Task prompt —
When you reach the line containing "没有什么跨职能的项目经理的这" in the records below, start copying exactly, and stop once you have copied the line containing "还有一个呢叫联络员，年度元是".

Dataset records —
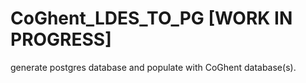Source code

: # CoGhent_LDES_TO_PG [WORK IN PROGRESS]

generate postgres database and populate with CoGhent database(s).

* * *

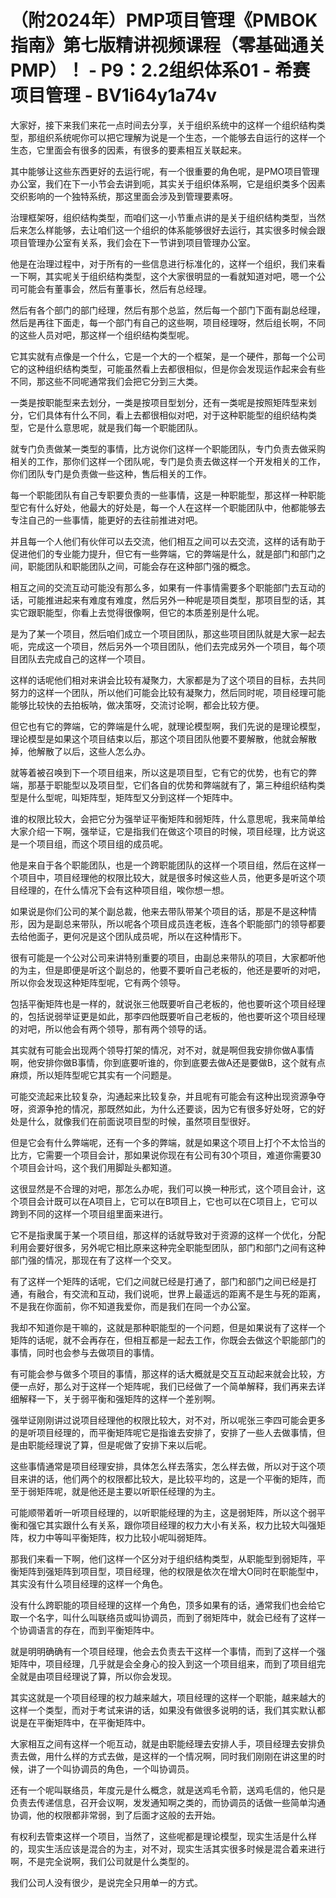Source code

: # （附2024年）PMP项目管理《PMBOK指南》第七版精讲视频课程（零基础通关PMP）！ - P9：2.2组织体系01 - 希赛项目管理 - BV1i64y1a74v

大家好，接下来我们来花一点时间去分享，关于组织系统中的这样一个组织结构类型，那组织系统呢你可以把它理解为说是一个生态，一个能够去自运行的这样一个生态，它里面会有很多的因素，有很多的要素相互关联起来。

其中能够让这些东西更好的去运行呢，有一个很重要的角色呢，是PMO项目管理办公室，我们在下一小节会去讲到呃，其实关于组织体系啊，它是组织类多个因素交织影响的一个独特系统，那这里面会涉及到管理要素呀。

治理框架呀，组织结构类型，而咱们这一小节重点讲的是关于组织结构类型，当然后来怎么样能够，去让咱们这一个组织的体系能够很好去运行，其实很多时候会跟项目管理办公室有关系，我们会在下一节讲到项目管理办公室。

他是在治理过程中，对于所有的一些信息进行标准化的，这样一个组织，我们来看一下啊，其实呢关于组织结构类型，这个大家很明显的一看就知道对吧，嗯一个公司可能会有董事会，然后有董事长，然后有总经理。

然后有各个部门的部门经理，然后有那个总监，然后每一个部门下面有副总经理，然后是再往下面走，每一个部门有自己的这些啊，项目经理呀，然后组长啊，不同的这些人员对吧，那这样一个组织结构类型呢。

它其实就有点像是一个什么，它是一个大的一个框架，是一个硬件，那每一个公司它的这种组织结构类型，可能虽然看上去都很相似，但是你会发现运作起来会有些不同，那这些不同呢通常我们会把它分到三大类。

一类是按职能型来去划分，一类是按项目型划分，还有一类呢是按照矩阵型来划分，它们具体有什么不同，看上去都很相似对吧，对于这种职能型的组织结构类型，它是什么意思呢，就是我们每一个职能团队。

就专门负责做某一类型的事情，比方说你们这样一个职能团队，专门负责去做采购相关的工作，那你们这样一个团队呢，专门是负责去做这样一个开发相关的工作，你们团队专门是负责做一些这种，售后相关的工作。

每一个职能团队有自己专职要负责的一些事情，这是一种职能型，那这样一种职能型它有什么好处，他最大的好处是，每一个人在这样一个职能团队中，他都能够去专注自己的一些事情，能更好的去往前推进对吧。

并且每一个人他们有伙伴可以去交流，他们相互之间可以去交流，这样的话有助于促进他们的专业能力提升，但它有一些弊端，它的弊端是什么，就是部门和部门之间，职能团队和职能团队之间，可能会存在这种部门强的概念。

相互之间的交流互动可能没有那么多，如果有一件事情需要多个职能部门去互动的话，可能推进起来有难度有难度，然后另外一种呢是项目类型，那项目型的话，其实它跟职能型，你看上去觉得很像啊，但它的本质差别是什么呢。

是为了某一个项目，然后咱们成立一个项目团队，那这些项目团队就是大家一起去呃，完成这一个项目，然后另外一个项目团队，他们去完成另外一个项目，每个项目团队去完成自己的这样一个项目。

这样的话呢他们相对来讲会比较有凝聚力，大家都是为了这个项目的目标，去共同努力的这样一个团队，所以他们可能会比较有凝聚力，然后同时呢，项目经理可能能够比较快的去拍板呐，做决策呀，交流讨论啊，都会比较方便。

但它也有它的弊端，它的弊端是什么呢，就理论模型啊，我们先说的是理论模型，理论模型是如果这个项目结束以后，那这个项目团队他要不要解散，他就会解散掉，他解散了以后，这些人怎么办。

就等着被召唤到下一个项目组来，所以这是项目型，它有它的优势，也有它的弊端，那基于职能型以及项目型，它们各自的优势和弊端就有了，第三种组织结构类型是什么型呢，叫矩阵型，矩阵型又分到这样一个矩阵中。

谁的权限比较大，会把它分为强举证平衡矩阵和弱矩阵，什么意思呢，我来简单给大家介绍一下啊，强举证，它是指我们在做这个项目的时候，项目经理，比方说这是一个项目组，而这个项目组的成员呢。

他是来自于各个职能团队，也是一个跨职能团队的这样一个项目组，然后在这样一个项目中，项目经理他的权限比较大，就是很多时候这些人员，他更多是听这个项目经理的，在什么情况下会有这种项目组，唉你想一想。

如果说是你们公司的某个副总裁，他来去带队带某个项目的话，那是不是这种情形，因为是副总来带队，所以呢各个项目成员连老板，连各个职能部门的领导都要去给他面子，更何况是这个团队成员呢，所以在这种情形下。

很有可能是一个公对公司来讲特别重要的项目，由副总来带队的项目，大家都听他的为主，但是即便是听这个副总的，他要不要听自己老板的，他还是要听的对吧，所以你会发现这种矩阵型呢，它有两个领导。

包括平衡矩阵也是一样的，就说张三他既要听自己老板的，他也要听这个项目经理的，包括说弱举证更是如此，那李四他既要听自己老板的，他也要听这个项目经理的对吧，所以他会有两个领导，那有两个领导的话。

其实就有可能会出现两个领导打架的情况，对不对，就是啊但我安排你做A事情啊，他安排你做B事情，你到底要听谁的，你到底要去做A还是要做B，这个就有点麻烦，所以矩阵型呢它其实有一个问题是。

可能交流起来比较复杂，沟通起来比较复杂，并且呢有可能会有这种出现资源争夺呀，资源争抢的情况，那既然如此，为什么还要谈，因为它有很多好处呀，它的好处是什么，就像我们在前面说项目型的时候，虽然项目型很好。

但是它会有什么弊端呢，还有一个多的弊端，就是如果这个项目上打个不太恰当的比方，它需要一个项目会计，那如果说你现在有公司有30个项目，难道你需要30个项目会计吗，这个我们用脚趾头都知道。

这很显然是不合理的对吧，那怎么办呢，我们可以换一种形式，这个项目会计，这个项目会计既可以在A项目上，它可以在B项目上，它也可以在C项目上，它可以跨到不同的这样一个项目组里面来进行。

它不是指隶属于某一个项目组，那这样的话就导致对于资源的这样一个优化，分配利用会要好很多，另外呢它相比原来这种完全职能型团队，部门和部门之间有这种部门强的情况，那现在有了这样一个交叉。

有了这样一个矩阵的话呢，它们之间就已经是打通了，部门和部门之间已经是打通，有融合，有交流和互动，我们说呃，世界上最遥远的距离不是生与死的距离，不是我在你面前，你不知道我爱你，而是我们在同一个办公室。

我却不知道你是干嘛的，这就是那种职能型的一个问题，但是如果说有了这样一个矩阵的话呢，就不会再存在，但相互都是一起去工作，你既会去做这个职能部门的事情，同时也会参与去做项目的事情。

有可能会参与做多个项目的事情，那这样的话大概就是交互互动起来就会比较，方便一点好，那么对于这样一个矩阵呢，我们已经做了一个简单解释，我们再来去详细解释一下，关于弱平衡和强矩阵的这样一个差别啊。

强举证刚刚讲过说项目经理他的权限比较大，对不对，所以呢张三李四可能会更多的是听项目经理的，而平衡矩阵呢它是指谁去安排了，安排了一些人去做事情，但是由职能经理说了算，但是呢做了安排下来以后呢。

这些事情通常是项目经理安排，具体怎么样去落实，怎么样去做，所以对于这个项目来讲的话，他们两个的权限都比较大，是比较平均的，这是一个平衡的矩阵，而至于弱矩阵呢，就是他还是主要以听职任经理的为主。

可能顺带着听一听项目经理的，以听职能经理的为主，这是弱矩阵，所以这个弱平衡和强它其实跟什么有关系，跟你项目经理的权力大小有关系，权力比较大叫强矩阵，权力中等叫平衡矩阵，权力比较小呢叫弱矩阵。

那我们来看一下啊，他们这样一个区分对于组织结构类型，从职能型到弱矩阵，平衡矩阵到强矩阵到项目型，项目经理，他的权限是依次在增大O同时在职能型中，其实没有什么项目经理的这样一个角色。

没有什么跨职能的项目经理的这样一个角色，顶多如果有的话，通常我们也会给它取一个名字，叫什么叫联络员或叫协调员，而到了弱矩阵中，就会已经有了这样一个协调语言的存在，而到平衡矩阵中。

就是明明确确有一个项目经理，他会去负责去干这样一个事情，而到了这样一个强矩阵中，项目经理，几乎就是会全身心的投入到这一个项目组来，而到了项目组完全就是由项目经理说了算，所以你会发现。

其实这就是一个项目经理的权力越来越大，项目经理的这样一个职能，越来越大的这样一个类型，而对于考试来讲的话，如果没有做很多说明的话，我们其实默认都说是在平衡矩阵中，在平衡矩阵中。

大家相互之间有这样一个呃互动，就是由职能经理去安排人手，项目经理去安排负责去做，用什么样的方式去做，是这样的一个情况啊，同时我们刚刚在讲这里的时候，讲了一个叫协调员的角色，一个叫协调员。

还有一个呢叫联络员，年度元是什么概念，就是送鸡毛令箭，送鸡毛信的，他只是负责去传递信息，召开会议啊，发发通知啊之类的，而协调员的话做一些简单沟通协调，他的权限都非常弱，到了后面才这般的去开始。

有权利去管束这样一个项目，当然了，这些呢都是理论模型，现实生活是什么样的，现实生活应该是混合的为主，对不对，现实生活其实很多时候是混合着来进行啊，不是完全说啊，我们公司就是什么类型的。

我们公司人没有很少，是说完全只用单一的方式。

Solution —
没有什么跨职能的项目经理的这样一个角色，顶多如果有的话，通常我们也会给它取一个名字，叫什么叫联络员或叫协调员，而到了弱矩阵中，就会已经有了这样一个协调语言的存在，而到平衡矩阵中。

就是明明确确有一个项目经理，他会去负责去干这样一个事情，而到了这样一个强矩阵中，项目经理，几乎就是会全身心的投入到这一个项目组来，而到了项目组完全就是由项目经理说了算，所以你会发现。

其实这就是一个项目经理的权力越来越大，项目经理的这样一个职能，越来越大的这样一个类型，而对于考试来讲的话，如果没有做很多说明的话，我们其实默认都说是在平衡矩阵中，在平衡矩阵中。

大家相互之间有这样一个呃互动，就是由职能经理去安排人手，项目经理去安排负责去做，用什么样的方式去做，是这样的一个情况啊，同时我们刚刚在讲这里的时候，讲了一个叫协调员的角色，一个叫协调员。

还有一个呢叫联络员，年度元是什么概念，就是送鸡毛令箭，送鸡毛信的，他只是负责去传递信息，召开会议啊，发发通知啊之类的，而协调员的话做一些简单沟通协调，他的权限都非常弱，到了后面才这般的去开始。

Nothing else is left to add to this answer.